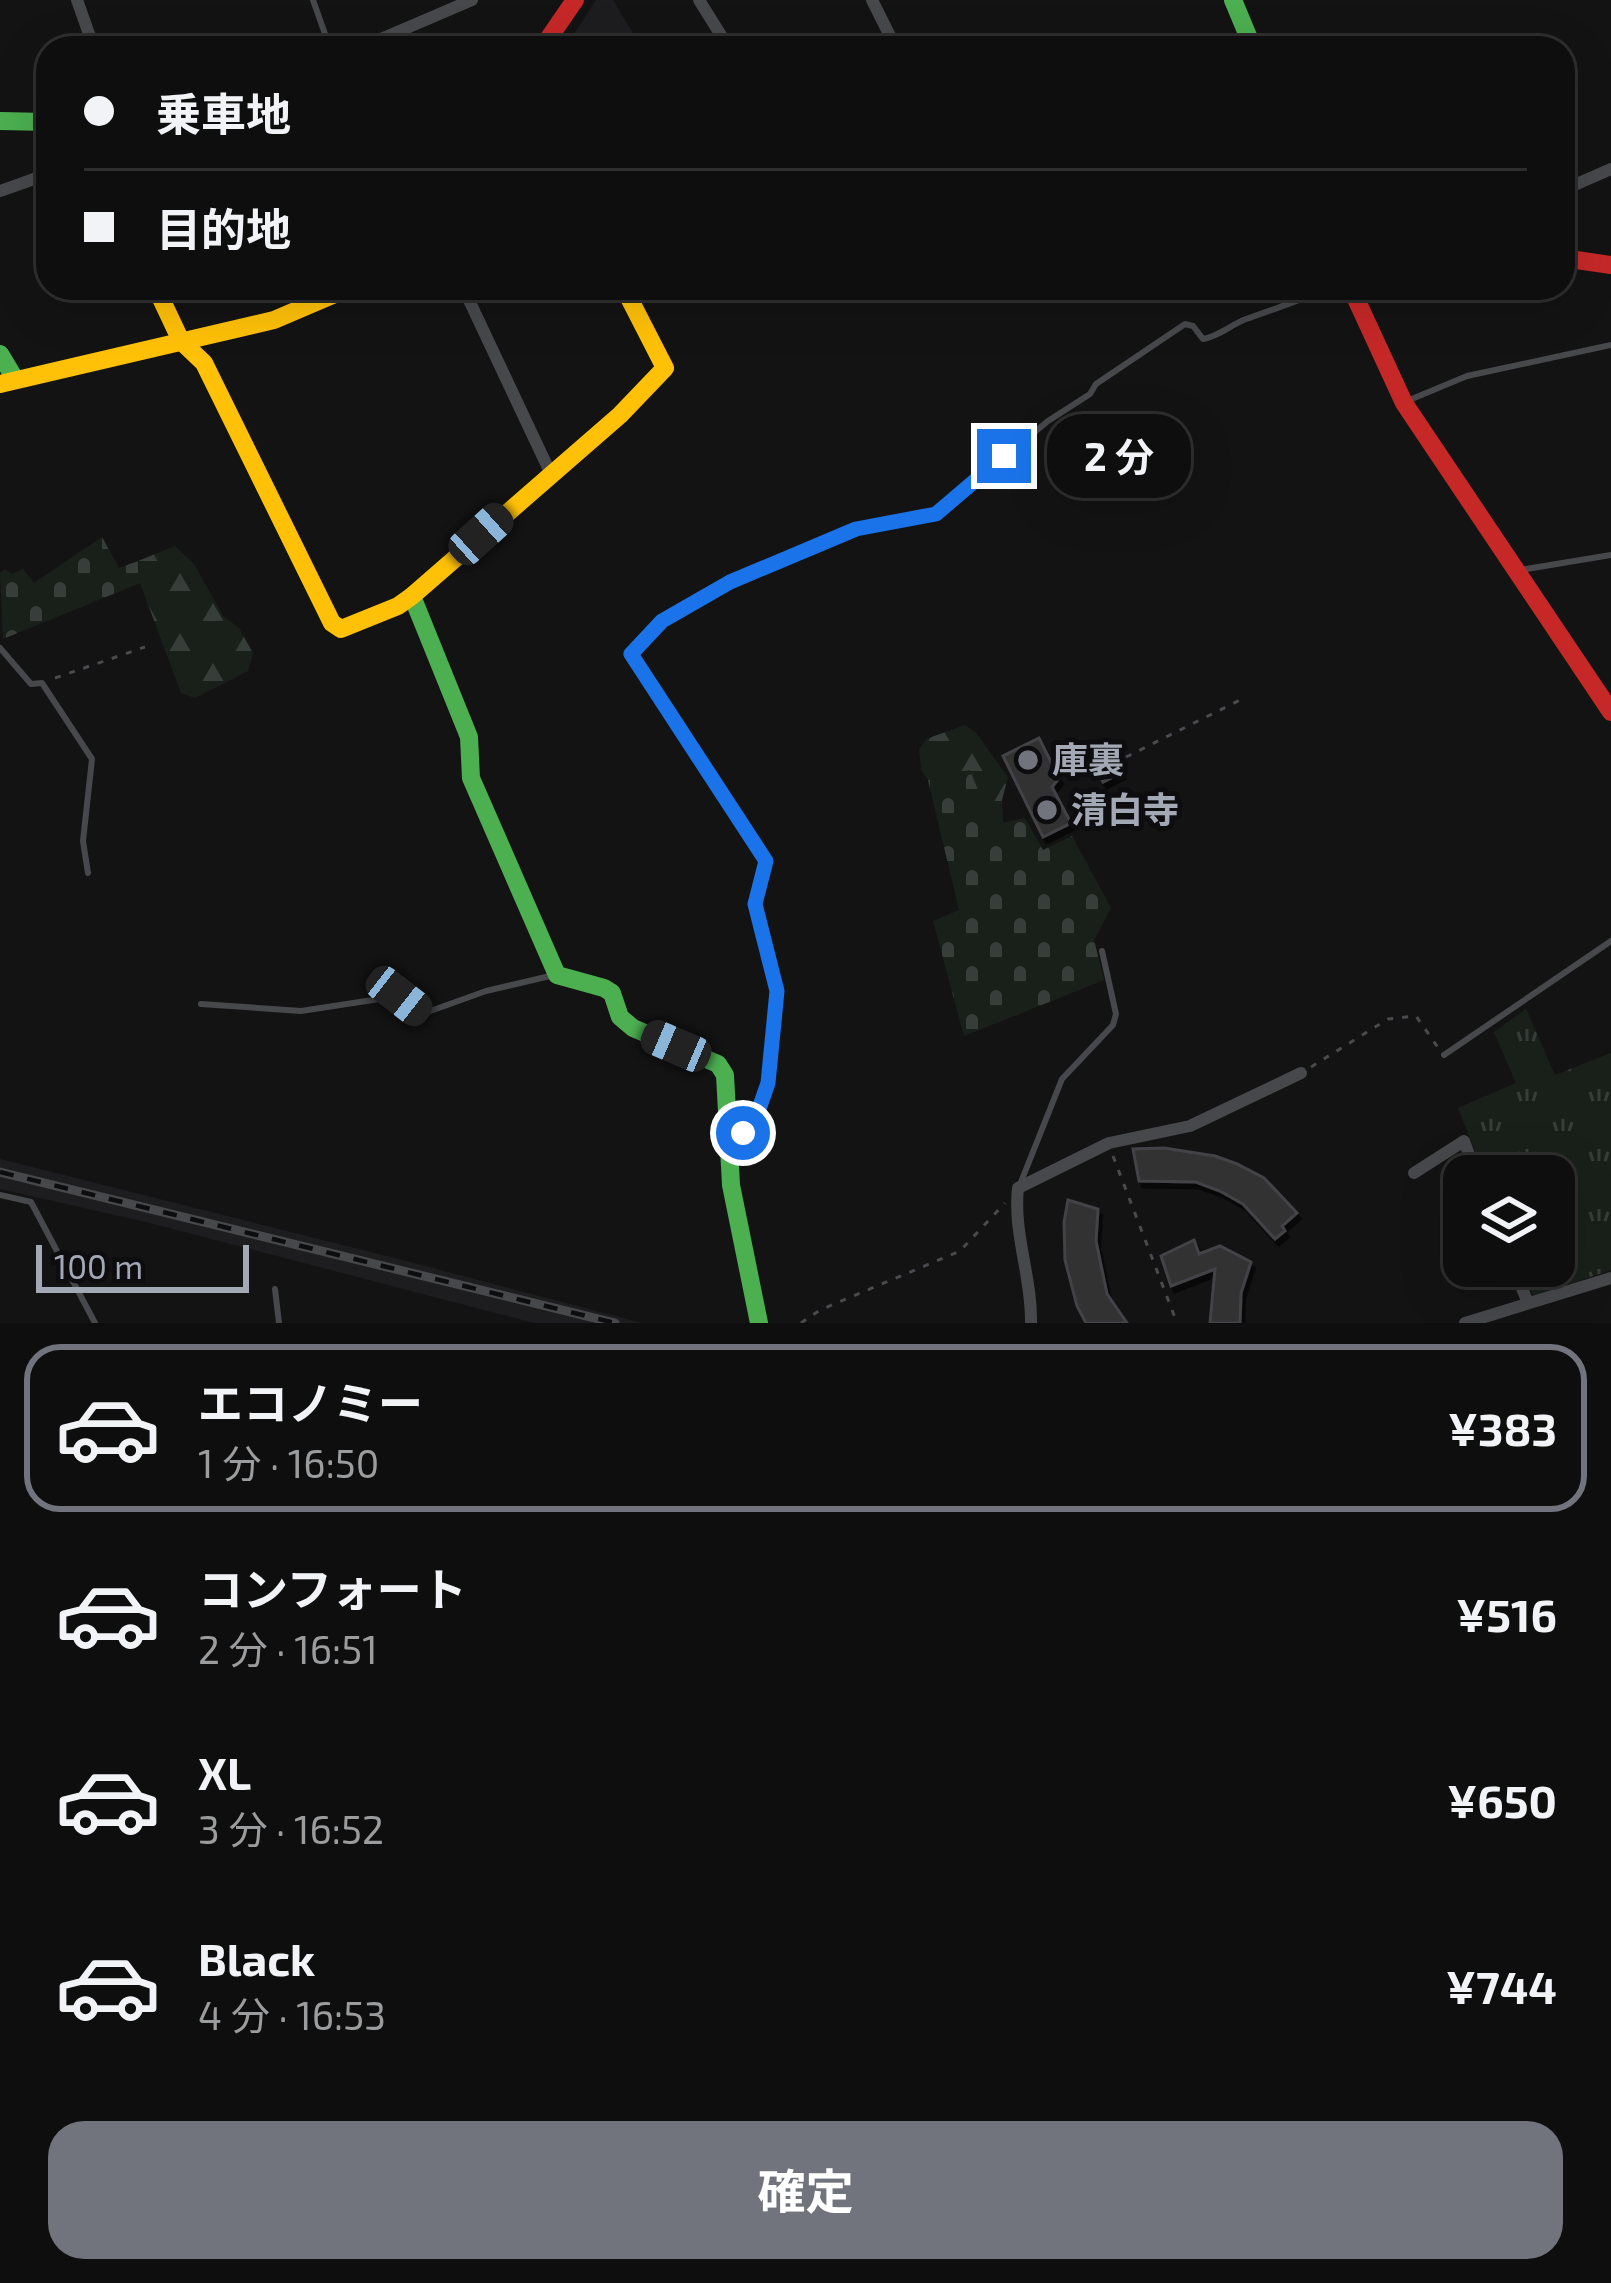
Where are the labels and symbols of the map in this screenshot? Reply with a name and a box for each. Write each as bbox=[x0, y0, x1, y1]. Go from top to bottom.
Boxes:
callout: 2 分 bbox=[1046, 414, 1190, 498]
route end bbox=[977, 429, 1031, 483]
car bbox=[442, 497, 520, 571]
place label: 庫裏 bbox=[1052, 737, 1124, 780]
marker: 庫裏 bbox=[1015, 747, 1041, 773]
place label: 清白寺 bbox=[1071, 787, 1179, 830]
marker: 清白寺 bbox=[1034, 797, 1060, 823]
car bbox=[360, 960, 438, 1032]
car bbox=[636, 1015, 716, 1077]
route start bbox=[716, 1106, 770, 1160]
scale bar bbox=[36, 1239, 249, 1292]

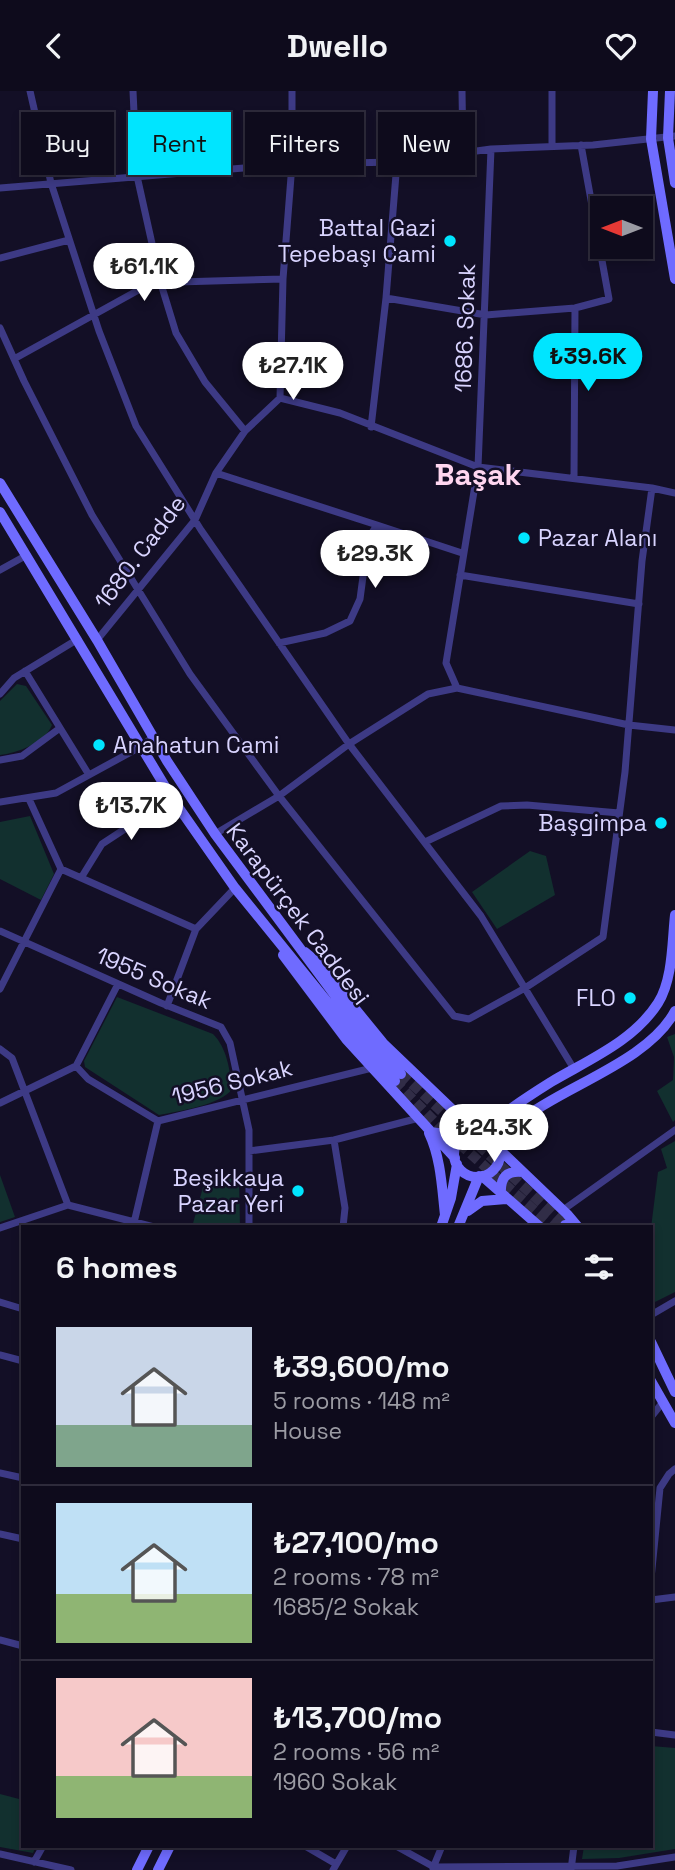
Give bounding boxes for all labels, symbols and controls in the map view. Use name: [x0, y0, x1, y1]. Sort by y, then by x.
text: Dwello: [287, 26, 388, 66]
icon: back: [35, 27, 73, 65]
icon: heart: [602, 27, 640, 65]
chip: Buy: [21, 112, 114, 175]
chip: Rent: [128, 112, 231, 175]
chip: Filters: [245, 112, 364, 175]
chip: New: [378, 112, 475, 175]
north arrow: [590, 196, 653, 259]
map controls: [590, 196, 653, 259]
place label: Battal Gazi Tepebaşı Cami: [278, 213, 436, 269]
marker: Battal Gazi Tepebaşı Cami: [442, 233, 458, 249]
pin: ₺61.1K: [87, 243, 201, 303]
text: ₺61.1K: [109, 251, 179, 281]
street label: 1686. Sokak: [448, 263, 482, 393]
pin: ₺39.6K: [531, 334, 645, 393]
text: ₺39.6K: [549, 341, 627, 371]
pin: ₺27.1K: [236, 343, 350, 402]
text: ₺27.1K: [258, 350, 328, 380]
district label: Başak: [435, 455, 522, 494]
street label: 1680. Cadde: [88, 489, 192, 615]
place label: Pazar Alanı: [538, 523, 657, 553]
marker: Pazar Alanı: [516, 530, 532, 546]
pin: ₺29.3K: [318, 531, 432, 590]
text: ₺29.3K: [336, 538, 414, 568]
place label: Anahatun Cami: [113, 730, 279, 760]
marker: Anahatun Cami: [91, 737, 107, 753]
pin: ₺13.7K: [74, 783, 188, 842]
text: ₺13.7K: [95, 790, 167, 820]
place label: Başgimpa: [538, 808, 647, 838]
marker: Başgimpa: [653, 815, 669, 831]
street label: Karapürçek Caddesi: [220, 817, 376, 1011]
street label: 1955 Sokak: [91, 940, 217, 1016]
place label: FLO: [576, 983, 616, 1013]
marker: FLO: [622, 990, 638, 1006]
street label: 1956 Sokak: [168, 1053, 296, 1111]
pin: ₺24.3K: [437, 1105, 551, 1164]
text: ₺24.3K: [455, 1112, 533, 1142]
place label: Beşikkaya Pazar Yeri: [173, 1163, 284, 1219]
marker: Beşikkaya Pazar Yeri: [290, 1183, 306, 1199]
text: 6 homes: [56, 1248, 178, 1287]
icon: filters: [580, 1248, 618, 1286]
text: ₺39,600/mo: [273, 1347, 450, 1386]
icon: home: [112, 1355, 196, 1439]
text: 5 rooms · 148 m²: [273, 1386, 450, 1416]
text: House: [273, 1416, 342, 1446]
text: ₺27,100/mo: [273, 1523, 439, 1562]
icon: home: [112, 1531, 196, 1615]
text: 2 rooms · 78 m²: [273, 1562, 439, 1592]
text: 1685/2 Sokak: [273, 1592, 419, 1622]
text: ₺13,700/mo: [273, 1698, 442, 1737]
icon: home: [112, 1706, 196, 1790]
text: 2 rooms · 56 m²: [273, 1737, 439, 1767]
text: 1960 Sokak: [273, 1767, 397, 1797]

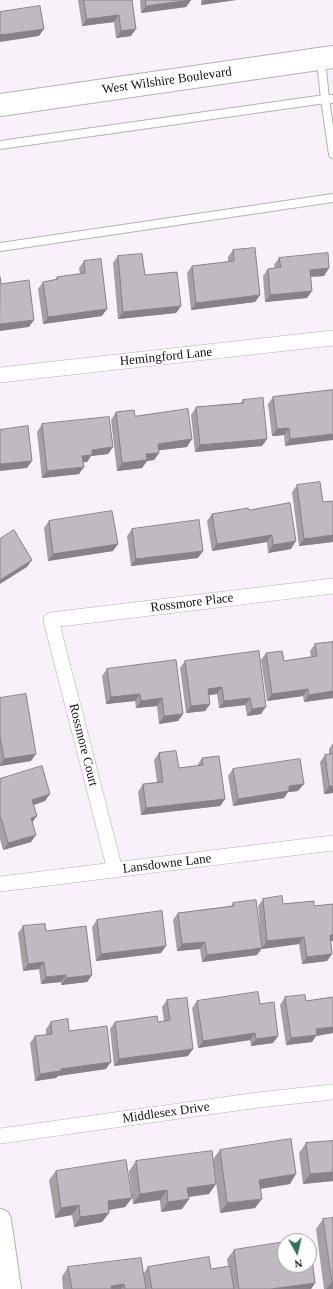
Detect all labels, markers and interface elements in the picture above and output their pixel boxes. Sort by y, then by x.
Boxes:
street label: West Wilshire Boulevard [101,64,233,98]
street label: Hemingford Lane [119,344,213,370]
street label: Rossmore Place [150,590,234,616]
street label: Rossmore Court [65,702,101,788]
street label: Lansdowne Lane [122,851,212,877]
street label: Middlesex Drive [121,1099,211,1127]
north arrow [277,1233,317,1273]
text: N [294,1257,303,1270]

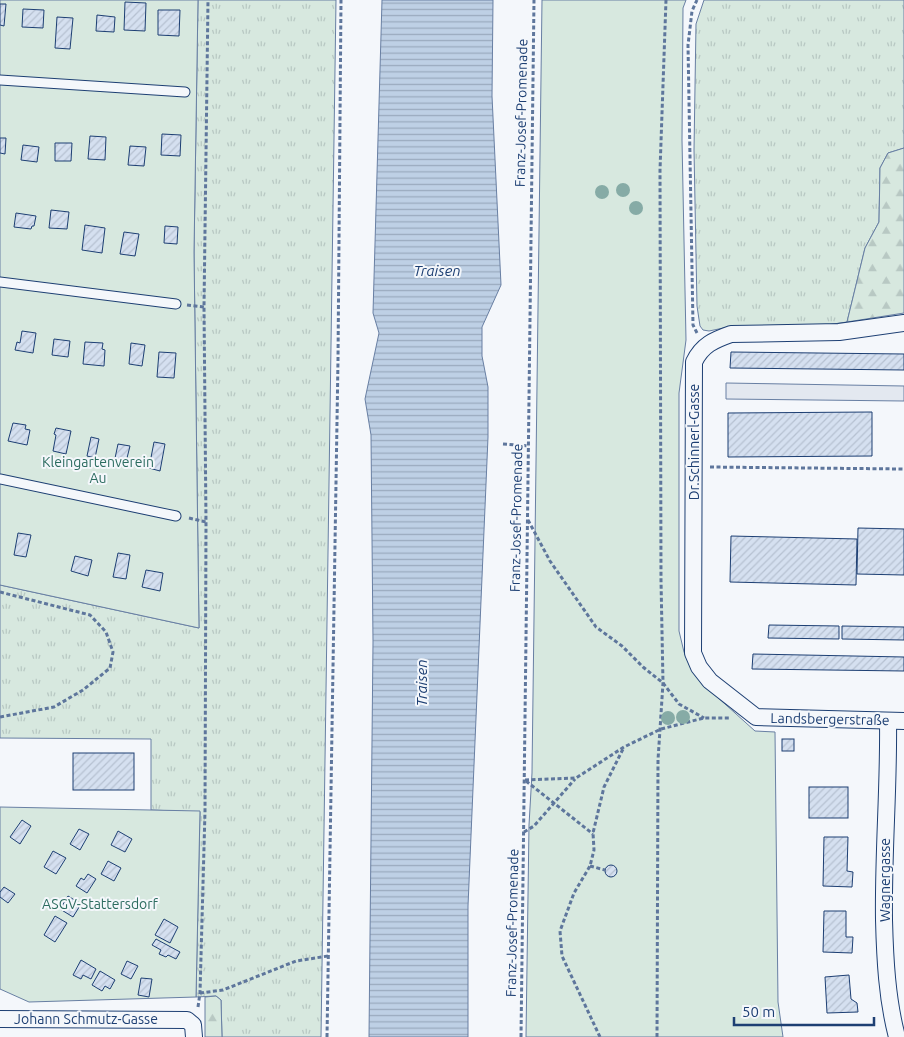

────────────────────────────────────────

The records above should be returned word for word, with every picture left out.

Where are the labels and symbols of the map in this screenshot? Reply with a name and a box for each. Write each as bbox=[x0, y0, x1, y1]. Go from top to bottom.
Boxes:
callout: 2 分 bbox=[1046, 414, 1190, 498]
route end bbox=[977, 429, 1031, 483]
car bbox=[442, 497, 520, 571]
place label: 庫裏 bbox=[1052, 737, 1124, 780]
marker: 庫裏 bbox=[1015, 747, 1041, 773]
place label: 清白寺 bbox=[1071, 787, 1179, 830]
marker: 清白寺 bbox=[1034, 797, 1060, 823]
car bbox=[360, 960, 438, 1032]
car bbox=[636, 1015, 716, 1077]
route start bbox=[716, 1106, 770, 1160]
scale bar bbox=[36, 1239, 249, 1292]

Give bounding boxes for all labels, symbols and controls in the map view. Use name: [x0, y0, x1, y1]. Sort by y, then by x.
text: Dwello: [287, 26, 388, 66]
icon: back: [35, 27, 73, 65]
icon: heart: [602, 27, 640, 65]
chip: Buy: [21, 112, 114, 175]
chip: Rent: [128, 112, 231, 175]
chip: Filters: [245, 112, 364, 175]
chip: New: [378, 112, 475, 175]
north arrow: [590, 196, 653, 259]
map controls: [590, 196, 653, 259]
place label: Battal Gazi Tepebaşı Cami: [278, 213, 436, 269]
marker: Battal Gazi Tepebaşı Cami: [442, 233, 458, 249]
pin: ₺61.1K: [87, 243, 201, 303]
text: ₺61.1K: [109, 251, 179, 281]
street label: 1686. Sokak: [448, 263, 482, 393]
pin: ₺39.6K: [531, 334, 645, 393]
text: ₺39.6K: [549, 341, 627, 371]
pin: ₺27.1K: [236, 343, 350, 402]
text: ₺27.1K: [258, 350, 328, 380]
district label: Başak: [435, 455, 522, 494]
street label: 1680. Cadde: [88, 489, 192, 615]
place label: Pazar Alanı: [538, 523, 657, 553]
marker: Pazar Alanı: [516, 530, 532, 546]
pin: ₺29.3K: [318, 531, 432, 590]
text: ₺29.3K: [336, 538, 414, 568]
place label: Anahatun Cami: [113, 730, 279, 760]
marker: Anahatun Cami: [91, 737, 107, 753]
pin: ₺13.7K: [74, 783, 188, 842]
text: ₺13.7K: [95, 790, 167, 820]
place label: Başgimpa: [538, 808, 647, 838]
marker: Başgimpa: [653, 815, 669, 831]
street label: Karapürçek Caddesi: [220, 817, 376, 1011]
street label: 1955 Sokak: [91, 940, 217, 1016]
place label: FLO: [576, 983, 616, 1013]
marker: FLO: [622, 990, 638, 1006]
street label: 1956 Sokak: [168, 1053, 296, 1111]
pin: ₺24.3K: [437, 1105, 551, 1164]
text: ₺24.3K: [455, 1112, 533, 1142]
place label: Beşikkaya Pazar Yeri: [173, 1163, 284, 1219]
marker: Beşikkaya Pazar Yeri: [290, 1183, 306, 1199]
text: 6 homes: [56, 1248, 178, 1287]
icon: filters: [580, 1248, 618, 1286]
text: ₺39,600/mo: [273, 1347, 450, 1386]
icon: home: [112, 1355, 196, 1439]
text: 5 rooms · 148 m²: [273, 1386, 450, 1416]
text: House: [273, 1416, 342, 1446]
text: ₺27,100/mo: [273, 1523, 439, 1562]
icon: home: [112, 1531, 196, 1615]
text: 2 rooms · 78 m²: [273, 1562, 439, 1592]
text: 1685/2 Sokak: [273, 1592, 419, 1622]
text: ₺13,700/mo: [273, 1698, 442, 1737]
icon: home: [112, 1706, 196, 1790]
text: 2 rooms · 56 m²: [273, 1737, 439, 1767]
text: 1960 Sokak: [273, 1767, 397, 1797]

Detect all labels, markers and interface elements in the picture above and output their pixel boxes. Sort by y, then by x.
Boxes:
street label: West Wilshire Boulevard [101,64,233,98]
street label: Hemingford Lane [119,344,213,370]
street label: Rossmore Place [150,590,234,616]
street label: Rossmore Court [65,702,101,788]
street label: Lansdowne Lane [122,851,212,877]
street label: Middlesex Drive [121,1099,211,1127]
north arrow [277,1233,317,1273]
text: N [294,1257,303,1270]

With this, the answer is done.